The one thing a Liverpool crowd has over its Blue brethren is simply that it has witnessed a hell of a lot more winning football. From 1963 to 1990 nearly three decades of close to total spectrum dominance of the English game. To be blunt. Even since the 80s there has been loads to cheer about. Cups, European trophies and the odd brush with the top of the table. Everton haven’t seen silverware since 1995. No dreams. No songs to sing.
Let’s get back to 2014 for a second. That was a thoroughly modern Liverpool FC-supporting match-goer that played his and her part in making most of that season at Anfield so memorable. That rocking atmosphere was the product of a melting pot that included boys, girls, arl arse Scousers, young buck Scousers, Irish people, Scandinavian people, Asian people, and even suits and day-trippers.
All of them came together to celebrate Suarez and Raheem Sterling and Sturridge and Steven Gerrard and Jordan Henderson. All of them joined in symphony to sing about the poetry in motion before them. And none of them (well, not so that you would notice) got off before the 90, looked to beat the traffic or whatever.
It’s hard to avoid the conclusion that rush to judgement of the recent spate of early-darters is little more than simple scapegoat-ism. We’re all properly pissed off at that which has been served up at our home ground for going on 18 months now. It’s not acceptable. It’s not palatable and someone’s going to get it. It was the last manager for a while. Kicking him served a purpose.

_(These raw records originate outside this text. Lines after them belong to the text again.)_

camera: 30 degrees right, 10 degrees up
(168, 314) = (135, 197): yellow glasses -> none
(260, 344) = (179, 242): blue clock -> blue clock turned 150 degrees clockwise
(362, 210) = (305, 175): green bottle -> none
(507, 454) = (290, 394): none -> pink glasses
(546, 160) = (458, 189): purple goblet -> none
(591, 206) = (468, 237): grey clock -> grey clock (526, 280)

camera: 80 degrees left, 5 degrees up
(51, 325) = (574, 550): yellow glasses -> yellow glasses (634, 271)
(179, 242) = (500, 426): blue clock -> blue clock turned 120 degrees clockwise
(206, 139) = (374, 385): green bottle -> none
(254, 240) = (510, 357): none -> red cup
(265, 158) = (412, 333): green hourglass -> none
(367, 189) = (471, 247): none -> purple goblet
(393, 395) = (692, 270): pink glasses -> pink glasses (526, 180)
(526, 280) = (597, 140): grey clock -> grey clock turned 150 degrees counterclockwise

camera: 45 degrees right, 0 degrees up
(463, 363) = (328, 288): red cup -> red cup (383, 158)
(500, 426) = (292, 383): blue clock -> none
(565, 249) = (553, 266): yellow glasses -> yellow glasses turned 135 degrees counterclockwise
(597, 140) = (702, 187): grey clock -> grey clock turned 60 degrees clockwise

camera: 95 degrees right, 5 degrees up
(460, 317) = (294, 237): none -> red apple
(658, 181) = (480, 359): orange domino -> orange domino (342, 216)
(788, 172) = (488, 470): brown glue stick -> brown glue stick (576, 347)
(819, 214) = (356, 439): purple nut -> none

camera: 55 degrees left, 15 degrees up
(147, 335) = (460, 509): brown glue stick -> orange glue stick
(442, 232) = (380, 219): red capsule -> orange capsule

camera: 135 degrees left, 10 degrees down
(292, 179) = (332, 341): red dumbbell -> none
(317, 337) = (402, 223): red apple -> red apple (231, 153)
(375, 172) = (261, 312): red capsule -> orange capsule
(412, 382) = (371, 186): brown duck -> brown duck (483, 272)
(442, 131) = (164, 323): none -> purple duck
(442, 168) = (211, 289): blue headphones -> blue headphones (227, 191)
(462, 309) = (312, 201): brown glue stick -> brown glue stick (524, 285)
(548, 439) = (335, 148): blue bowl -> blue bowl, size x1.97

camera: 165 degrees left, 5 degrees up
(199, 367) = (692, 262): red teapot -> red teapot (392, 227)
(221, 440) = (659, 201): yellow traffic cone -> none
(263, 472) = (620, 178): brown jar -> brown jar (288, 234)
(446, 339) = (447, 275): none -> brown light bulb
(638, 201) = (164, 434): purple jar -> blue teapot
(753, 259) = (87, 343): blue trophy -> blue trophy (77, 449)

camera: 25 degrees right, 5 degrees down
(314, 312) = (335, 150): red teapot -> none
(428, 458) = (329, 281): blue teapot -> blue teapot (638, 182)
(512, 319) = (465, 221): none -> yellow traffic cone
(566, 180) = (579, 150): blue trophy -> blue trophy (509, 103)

As John Aldridge noted in his Echo column this week, both leaving matches early is not a modern phenomenon to Liverpool FC, nor is the concept of us calling people out for it:“Fans leaving before the end is nothing new. I remember being in the Kop in the 70s and 80s and we’d always slaughter fans in the Kemlyn Road who got off 10 minutes from time, telling them to sit down.
“They would be wanting to get away to beat the traffic or the queues in the pub as they headed for a quick pint. It’s not great to see and I’ve never been one to leave early. I used to always head for the top of the Kop towards the end of a game so I could getaway as soon as the final whistle went.
“Then I’d leg it to the chippy and then jump on the Woodcutters bus back to Garston, usually celebrating a win!”
Lovely stuff. Even hardcore John is admitting he had half an eye to business in the chippy come the end of the game. He should have been focusing on his Koppite duty of roaring the boys over the line, when instead he was prematurely fixating on his carb fix. For shame.
I’m a homer and an awayer. I’ve seen — and been — every species of Liverpool fan down my 38 years of attending Liverpool games.
About 20 years ago I went to a couple of aways with some moody lads who (to my horror) had no concerns about missing the kick-off to a match. The bonhomie of an extra pint in the boozer was worth missing the first five minutes for.
Also, take a look at a Liverpool end five minutes before half-time at any fixture over the last few decades. Our end thins out considerably with top hardcore away-supporting Liverpool lads hitting the exits to beat the queues for that essential half-time scoop. Loads of these are also more than likely not to make it back to their seats precisely in time for the second-half resumption. I know because I’m very much one of them.
But leaving five minutes before the end of a game? It’s not a smart move if the game’s result is in doubt, let’s be right. You do kind of need to be wanting to see how the thing turned out, or why bother going in the first place? But is it a crime against the club and your fellow man? No, it isn’t.
Your fellow man (and woman) happily trundles in late to games and considers the half-time bevvy every bit as important as the fayre the actual team are serving up. Few of us can truly afford to be getting too pious abount total minutes clocked up in front of a football pitch.
Jürgen’s point, which seems hopelessly lost, is about unity and togetherness. He would be appalled if he realised it was being used as a stick by one fan to beat another fan with. The Kloppmeister knows and is preaching like an evangelist that the only way this thing gets to work, gets to come together, is if we all realise we’re in it together. That we take collective responsibility.
He’s after groupthink. Unity. Harmony. Dare it be said, united we stand. Divided we’ll fall. Let’s take that message home with us.